Big name retailers – Sears, Macy’s, J.C. Penney, for example – are struggling as the rise of e-commerce propels Amazon and even Wal-Mart to consume ever larger shares of the retail pie. But are traditional brick-and-mortar businesses en route to the graveyard?
The International Council of Shopping Centers (ICSC) says 1-in-11 jobs are related to shopping centers and retail is the largest employer in more than half the states in the U.S. “Retail is very healthy,” says Tom McGee, President and CEO of ICSC. Despite all of the upheaval, McGee notes that “more than 90% of sales still happen in a store.”
Some commercial real estate experts echo McGee’s optimistic outlook.
“E-commerce can’t paint your nails, cut your hair or serve you a burrito,” says Travis Carter. “Consumers still need to see, touch, and feel those tangible goods.” Carter says the biggest change in retail he’s seen in his Greensboro, NC, market is visible in the dynamic of the shopping center tenant mix, which continues to shift towards businesses that provide services.
“I can see the pendulum swinging back away from everything happening online,” says John Propp of Denver where the market is in the midst of a commercial real estate boom unlike anything he can remember. He feels the last real impediment is the issue of sales tax. Purchases made online don’t typically include a state sales tax, a decision stemming back to a 1992 Supreme Court decision. “Once this is settled there will be even less conflict between the two.”
Transwestern recently highlighted three commercial trends in its first quarter Insights report covering the retail, industrial and multifamily sectors.
1. Retail: The Rise of Mobile Data
Retailers are getting more sophisticated in how they’re collecting mobile data about their customers. Many businesses are using mobile apps coupled with monitoring devices in their stores to track and interact with customers. If a consumer has that business’s app on their phone, it allows the retailers to engage with them by offering coupons or product suggestions.

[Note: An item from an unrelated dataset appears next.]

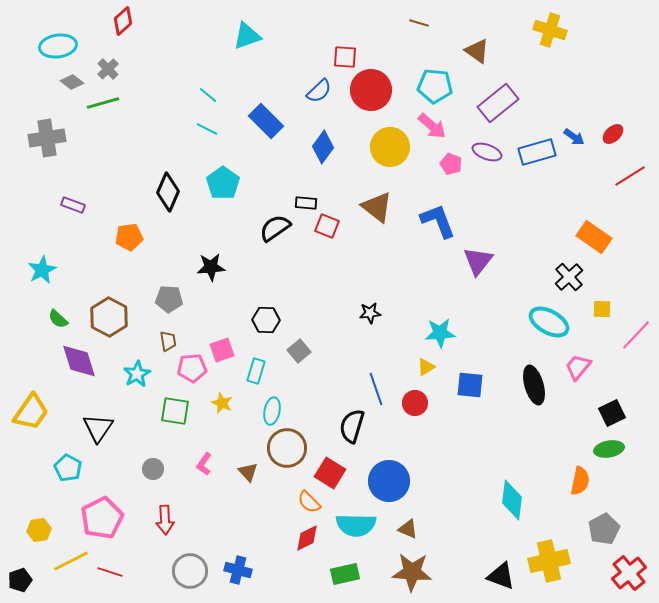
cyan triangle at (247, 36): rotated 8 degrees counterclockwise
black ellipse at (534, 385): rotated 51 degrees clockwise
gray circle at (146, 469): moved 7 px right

2. Industrial: New Demands for E-Commerce Distribution Centers
Demands for faster shipments in online sales and massive increases in e-commerce business are causing companies that have large fulfillment centers to rethink location. Previously, these online retailers chose industrial warehouses in lower cost areas outside of population centers. Today, there is a new demand for large commercial space closer to metro areas in order to more quickly and efficiently store and ship commodities to customers, according to Transwestern.
3. Multifamily: Micro-Unit Apartments in Urban Markets
As renters flock to urban centers for the live-work-play lifestyle, entry-level lease rates are becoming unaffordable for many recent college graduates, service workers and young professionals. One way of providing more affordable living space is through micro-unit apartments.
Reports on the death of traditional retail may be greatly exaggerated. Anchor stores continue to change, pivoting from big-box retailers to smaller service providers, medical facilities, restaurants and multi-unit residential. National chains are downsizing and refocusing on personalization, catering to more specific clientele rather than trying to be everything to everyone.